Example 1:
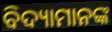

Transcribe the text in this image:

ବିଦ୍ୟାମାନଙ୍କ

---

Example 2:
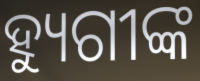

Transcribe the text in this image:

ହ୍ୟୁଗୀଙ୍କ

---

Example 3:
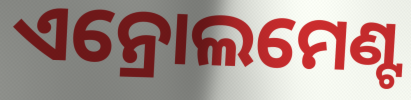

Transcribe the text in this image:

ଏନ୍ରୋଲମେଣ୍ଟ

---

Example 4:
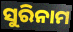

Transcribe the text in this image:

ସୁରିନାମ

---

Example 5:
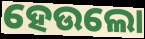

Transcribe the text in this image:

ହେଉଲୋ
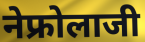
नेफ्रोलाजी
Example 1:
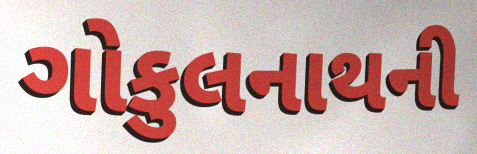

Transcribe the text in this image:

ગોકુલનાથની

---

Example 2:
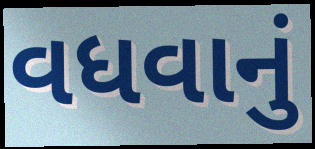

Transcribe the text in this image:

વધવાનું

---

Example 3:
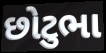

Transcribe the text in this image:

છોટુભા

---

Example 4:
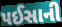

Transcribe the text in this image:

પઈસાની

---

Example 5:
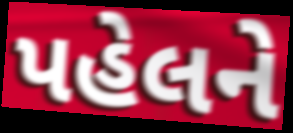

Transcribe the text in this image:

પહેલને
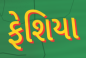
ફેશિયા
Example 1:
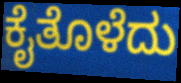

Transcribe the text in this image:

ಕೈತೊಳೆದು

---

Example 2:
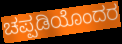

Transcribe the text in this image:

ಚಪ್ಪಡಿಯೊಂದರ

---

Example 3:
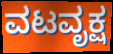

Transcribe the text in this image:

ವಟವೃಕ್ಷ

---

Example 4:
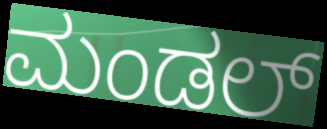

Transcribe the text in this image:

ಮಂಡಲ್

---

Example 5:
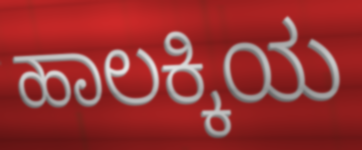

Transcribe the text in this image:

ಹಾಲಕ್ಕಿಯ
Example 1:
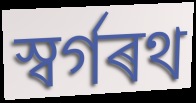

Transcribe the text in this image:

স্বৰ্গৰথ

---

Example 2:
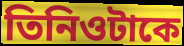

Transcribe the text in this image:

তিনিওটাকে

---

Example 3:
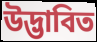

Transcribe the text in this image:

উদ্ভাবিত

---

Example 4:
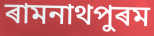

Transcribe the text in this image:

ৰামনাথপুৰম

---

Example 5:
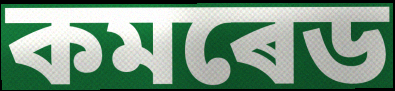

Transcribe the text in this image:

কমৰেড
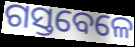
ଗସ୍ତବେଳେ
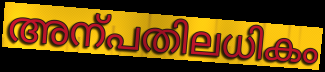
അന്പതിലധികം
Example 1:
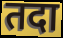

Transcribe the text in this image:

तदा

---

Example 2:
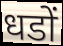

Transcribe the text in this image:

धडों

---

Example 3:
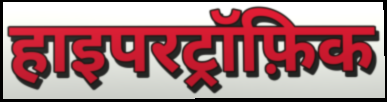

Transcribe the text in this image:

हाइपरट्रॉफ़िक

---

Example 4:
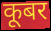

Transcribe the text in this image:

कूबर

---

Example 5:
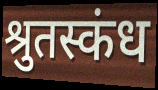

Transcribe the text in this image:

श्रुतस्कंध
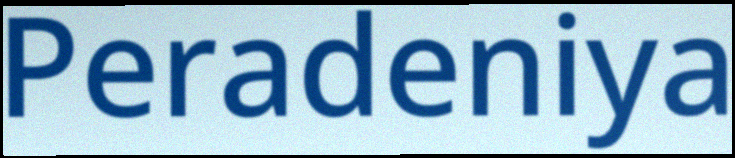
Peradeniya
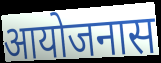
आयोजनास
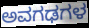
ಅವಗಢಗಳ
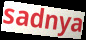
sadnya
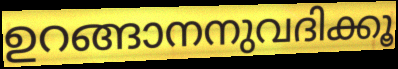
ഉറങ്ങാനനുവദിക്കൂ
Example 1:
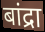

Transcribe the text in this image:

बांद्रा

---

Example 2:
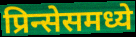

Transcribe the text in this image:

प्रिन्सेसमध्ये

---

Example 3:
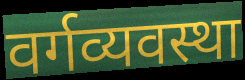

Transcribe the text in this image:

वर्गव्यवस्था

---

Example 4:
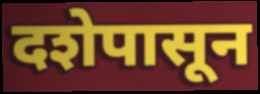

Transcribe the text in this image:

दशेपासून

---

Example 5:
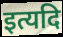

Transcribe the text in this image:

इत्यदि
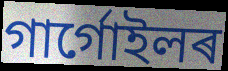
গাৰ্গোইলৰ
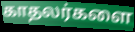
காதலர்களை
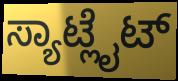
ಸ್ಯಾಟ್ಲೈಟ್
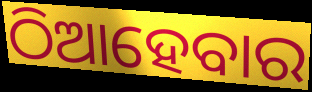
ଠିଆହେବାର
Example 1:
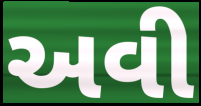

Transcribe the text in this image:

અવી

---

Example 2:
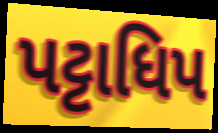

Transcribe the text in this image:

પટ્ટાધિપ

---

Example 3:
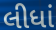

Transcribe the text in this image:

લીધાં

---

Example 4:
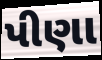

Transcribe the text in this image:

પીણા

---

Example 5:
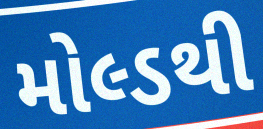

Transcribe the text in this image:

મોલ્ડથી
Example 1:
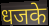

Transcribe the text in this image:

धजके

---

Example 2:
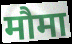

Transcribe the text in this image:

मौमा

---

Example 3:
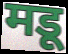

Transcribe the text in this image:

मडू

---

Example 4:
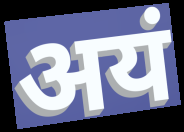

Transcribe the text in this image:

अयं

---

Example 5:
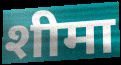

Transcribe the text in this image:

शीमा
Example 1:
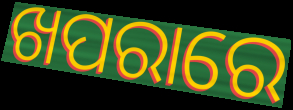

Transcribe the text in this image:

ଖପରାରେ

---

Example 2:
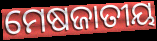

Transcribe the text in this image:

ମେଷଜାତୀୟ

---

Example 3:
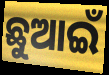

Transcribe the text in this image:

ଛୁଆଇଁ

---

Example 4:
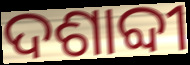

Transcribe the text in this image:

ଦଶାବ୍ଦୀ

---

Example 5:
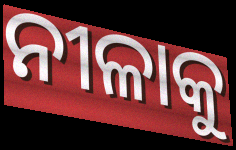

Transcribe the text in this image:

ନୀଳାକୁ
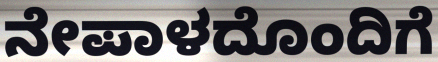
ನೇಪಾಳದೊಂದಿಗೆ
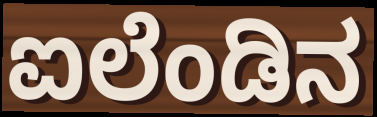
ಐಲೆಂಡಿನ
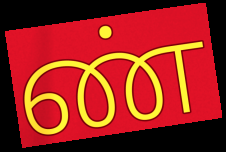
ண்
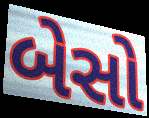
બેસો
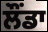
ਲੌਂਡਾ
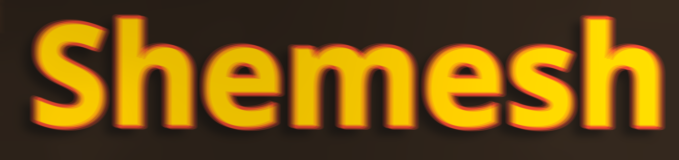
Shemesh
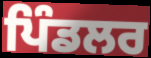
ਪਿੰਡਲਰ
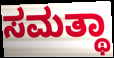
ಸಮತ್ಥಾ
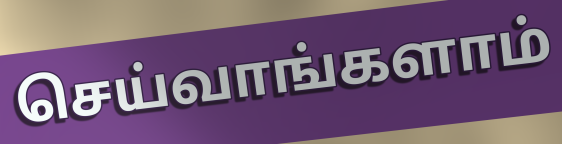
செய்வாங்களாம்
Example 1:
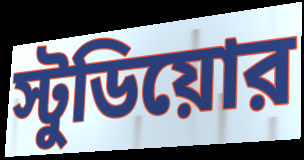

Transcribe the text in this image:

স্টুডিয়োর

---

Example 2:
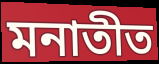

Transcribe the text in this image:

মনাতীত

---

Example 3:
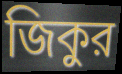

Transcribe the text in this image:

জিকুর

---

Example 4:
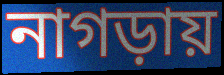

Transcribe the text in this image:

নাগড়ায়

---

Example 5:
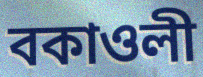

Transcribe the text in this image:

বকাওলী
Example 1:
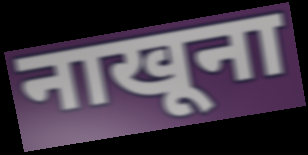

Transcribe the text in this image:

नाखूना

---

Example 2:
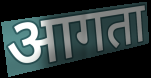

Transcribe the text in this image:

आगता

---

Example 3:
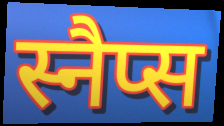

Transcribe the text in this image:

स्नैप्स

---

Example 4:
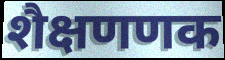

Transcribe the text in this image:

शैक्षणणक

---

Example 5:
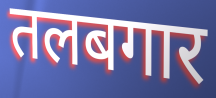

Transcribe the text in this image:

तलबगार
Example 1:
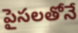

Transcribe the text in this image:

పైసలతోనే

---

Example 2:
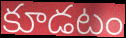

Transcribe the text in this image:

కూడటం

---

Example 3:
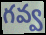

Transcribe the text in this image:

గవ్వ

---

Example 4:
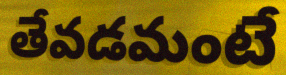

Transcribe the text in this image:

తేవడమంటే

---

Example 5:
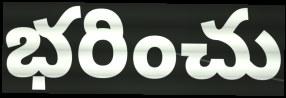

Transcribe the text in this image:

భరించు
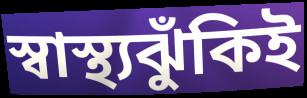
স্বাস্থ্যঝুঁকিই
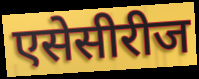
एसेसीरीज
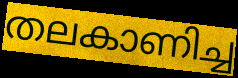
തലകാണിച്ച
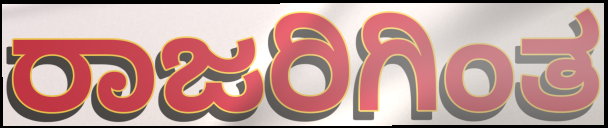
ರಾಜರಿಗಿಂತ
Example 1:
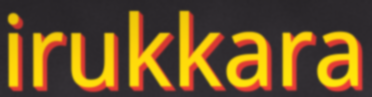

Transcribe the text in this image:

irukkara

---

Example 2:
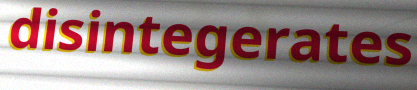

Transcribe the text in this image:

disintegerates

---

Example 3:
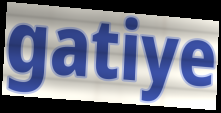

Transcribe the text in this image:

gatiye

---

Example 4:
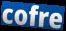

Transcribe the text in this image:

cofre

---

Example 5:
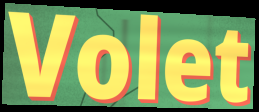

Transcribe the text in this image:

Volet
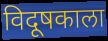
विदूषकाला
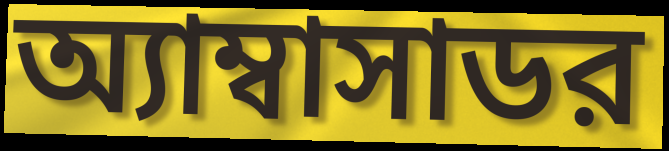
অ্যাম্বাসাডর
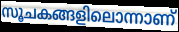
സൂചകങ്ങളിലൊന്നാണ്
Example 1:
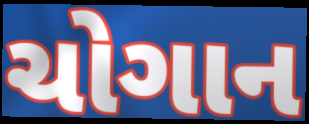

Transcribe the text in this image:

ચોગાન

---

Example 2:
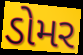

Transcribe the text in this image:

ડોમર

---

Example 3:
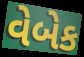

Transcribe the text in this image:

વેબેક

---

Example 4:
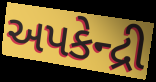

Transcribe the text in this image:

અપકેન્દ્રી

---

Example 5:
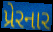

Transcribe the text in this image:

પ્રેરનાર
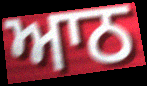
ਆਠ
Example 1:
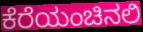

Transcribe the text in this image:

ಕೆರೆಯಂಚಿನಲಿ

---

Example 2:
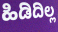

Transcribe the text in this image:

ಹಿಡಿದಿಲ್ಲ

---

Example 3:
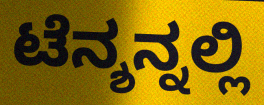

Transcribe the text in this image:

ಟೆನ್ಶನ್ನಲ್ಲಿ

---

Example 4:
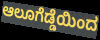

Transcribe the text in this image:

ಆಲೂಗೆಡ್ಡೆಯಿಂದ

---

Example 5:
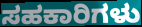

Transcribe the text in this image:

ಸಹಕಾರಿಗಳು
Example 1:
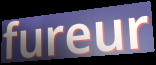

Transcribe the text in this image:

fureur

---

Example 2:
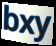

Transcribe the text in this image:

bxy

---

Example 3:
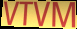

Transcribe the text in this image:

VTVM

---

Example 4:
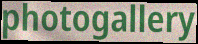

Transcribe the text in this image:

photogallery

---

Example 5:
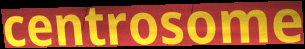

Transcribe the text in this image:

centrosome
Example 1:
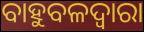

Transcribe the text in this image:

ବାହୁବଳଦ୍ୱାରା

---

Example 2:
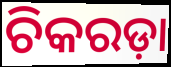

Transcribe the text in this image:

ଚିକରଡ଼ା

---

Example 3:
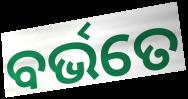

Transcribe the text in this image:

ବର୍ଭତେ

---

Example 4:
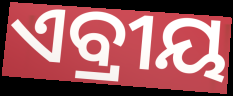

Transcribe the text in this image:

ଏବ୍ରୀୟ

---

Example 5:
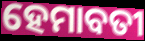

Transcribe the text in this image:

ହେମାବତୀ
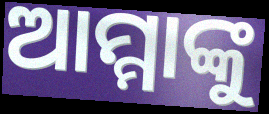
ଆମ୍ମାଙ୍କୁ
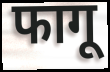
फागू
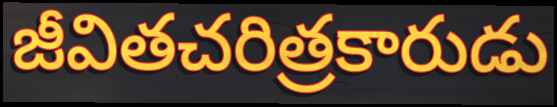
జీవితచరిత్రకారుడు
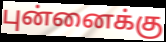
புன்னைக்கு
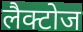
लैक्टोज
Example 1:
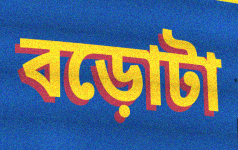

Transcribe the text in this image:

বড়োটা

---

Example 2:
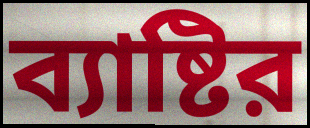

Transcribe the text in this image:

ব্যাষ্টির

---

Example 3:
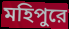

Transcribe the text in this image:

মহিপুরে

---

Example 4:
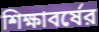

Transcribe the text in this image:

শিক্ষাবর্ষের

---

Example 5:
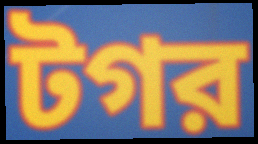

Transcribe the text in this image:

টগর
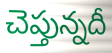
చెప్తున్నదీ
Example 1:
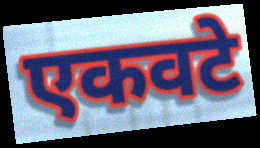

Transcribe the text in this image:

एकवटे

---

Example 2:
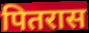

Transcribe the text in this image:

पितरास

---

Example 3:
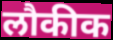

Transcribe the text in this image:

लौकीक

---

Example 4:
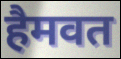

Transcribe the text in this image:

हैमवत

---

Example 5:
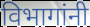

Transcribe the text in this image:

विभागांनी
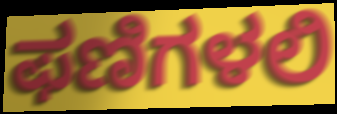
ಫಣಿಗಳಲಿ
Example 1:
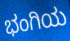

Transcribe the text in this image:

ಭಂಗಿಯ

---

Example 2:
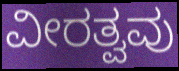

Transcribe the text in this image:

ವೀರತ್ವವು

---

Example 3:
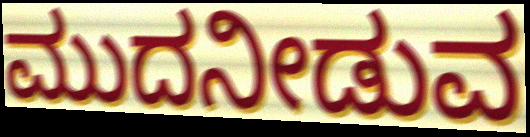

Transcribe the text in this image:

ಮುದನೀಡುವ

What this task involves: In the listing, from its first line up to and including the line with "हाइपरट्रॉफ़िक", swap "Transcribe" for "Copy out" and give those lines again with everything else unchanged. Leave the pictures out of your answer.

Full answer:
Example 1:

Copy out the text in this image:

ବିଦ୍ୟାମାନଙ୍କ

---

Example 2:

Copy out the text in this image:

ହ୍ୟୁଗୀଙ୍କ

---

Example 3:

Copy out the text in this image:

ଏନ୍ରୋଲମେଣ୍ଟ

---

Example 4:

Copy out the text in this image:

ସୁରିନାମ

---

Example 5:

Copy out the text in this image:

ହେଉଲୋ
नेफ्रोलाजी
Example 1:

Copy out the text in this image:

ગોકુલનાથની

---

Example 2:

Copy out the text in this image:

વધવાનું

---

Example 3:

Copy out the text in this image:

છોટુભા

---

Example 4:

Copy out the text in this image:

પઈસાની

---

Example 5:

Copy out the text in this image:

પહેલને
ફેશિયા
Example 1:

Copy out the text in this image:

ಕೈತೊಳೆದು

---

Example 2:

Copy out the text in this image:

ಚಪ್ಪಡಿಯೊಂದರ

---

Example 3:

Copy out the text in this image:

ವಟವೃಕ್ಷ

---

Example 4:

Copy out the text in this image:

ಮಂಡಲ್

---

Example 5:

Copy out the text in this image:

ಹಾಲಕ್ಕಿಯ
Example 1:

Copy out the text in this image:

স্বৰ্গৰথ

---

Example 2:

Copy out the text in this image:

তিনিওটাকে

---

Example 3:

Copy out the text in this image:

উদ্ভাবিত

---

Example 4:

Copy out the text in this image:

ৰামনাথপুৰম

---

Example 5:

Copy out the text in this image:

কমৰেড
ଗସ୍ତବେଳେ
അന്പതിലധികം
Example 1:

Copy out the text in this image:

तदा

---

Example 2:

Copy out the text in this image:

धडों

---

Example 3:

Copy out the text in this image:

हाइपरट्रॉफ़िक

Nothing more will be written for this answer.